Be Prepared for the Process

Before you get the process started, it is important to be prepared as to which aspects will be investigated. This requires you to research the business, and look over the details that the owner has provided.

Rely on the Top Professionals

You won’t be able to do everything yourself, and when it comes to due diligence, you need the best accountant and solicitor by your side. They will be able to look through all of the financial and legal details, whilst ensuring that everything is properly inspected. The right people will help you check every single aspect of the business so that you can be sure that there will be no surprises waiting for you after the purchase has gone through.

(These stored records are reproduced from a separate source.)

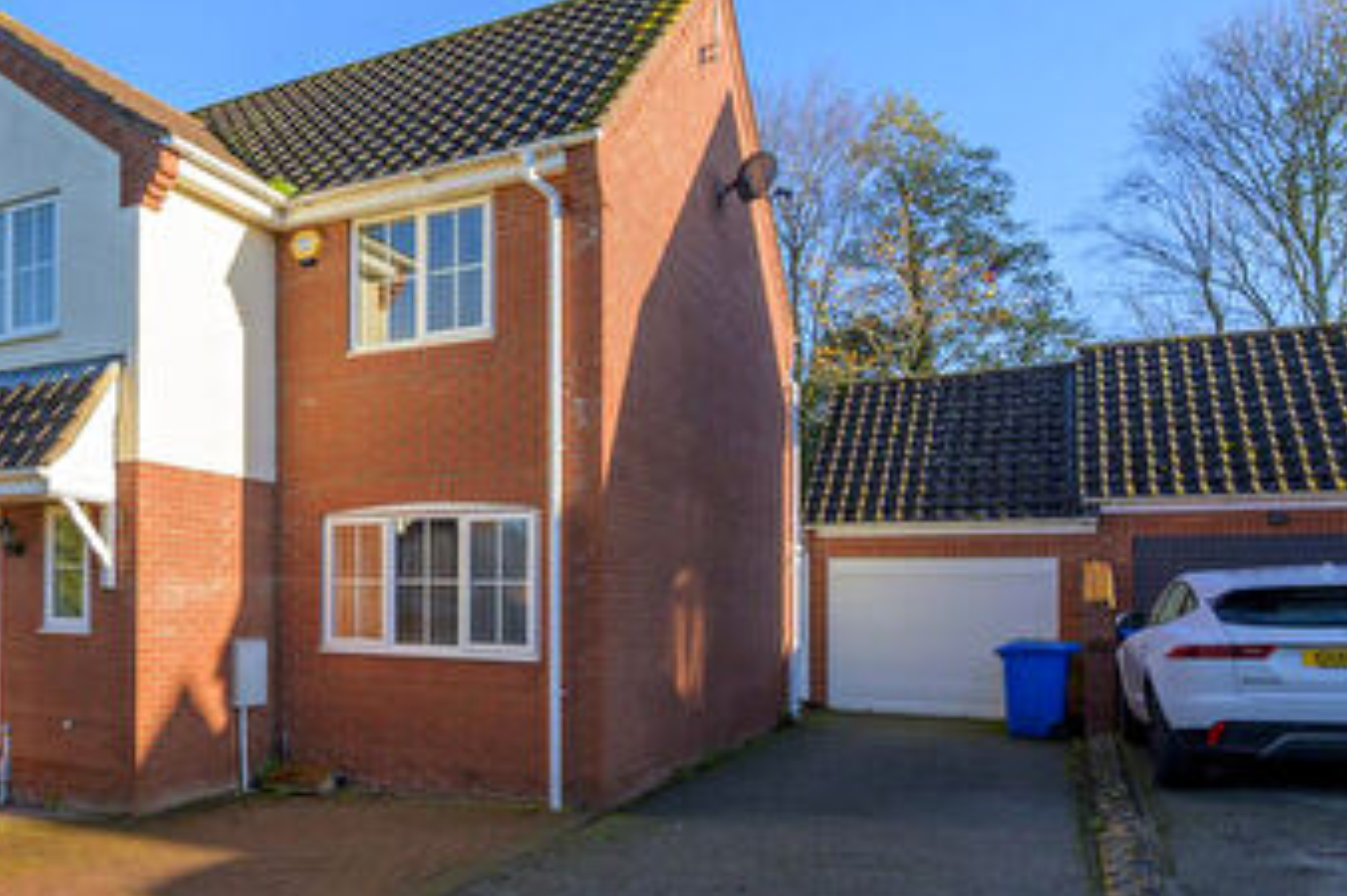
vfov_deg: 44.9
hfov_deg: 56.1
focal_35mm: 29
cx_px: 163
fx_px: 1085
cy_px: 404
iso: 100
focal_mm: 14
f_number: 8
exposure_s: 1/125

Be Prepared for Surprises/Issues

Whilst the owner will have told you one side of the story, you will undoubtedly find one or two aspects that surprise you. This is completely natural, and it doesn’t automatically mean that you should walk away from the purchase. It is important to keep a cool head, and weigh up these findings in an objective manner. You will need to decide whether these issues will impact the running of the business, and what they mean for long-term prospects. An accountant and solicitor will be able to explain the significance of them in more depth. Small issues tend to be passable, but there will be certain issues that can lead to a renegotiation.

Closing Thoughts

You will now have a clearer idea on which specific aspects are worth investigating as part of conducting due diligence. It is important to be as thorough as possible so that you can ensure that seller’s claims are true, and to get a more objective analysis of the business. If any significant issues are found, there may be room for negotiation or you may be inclined to walk away from the deal. In any case, it is always better to find these problems before the purchase is completed rather than seeing them appear when you are months into running the business.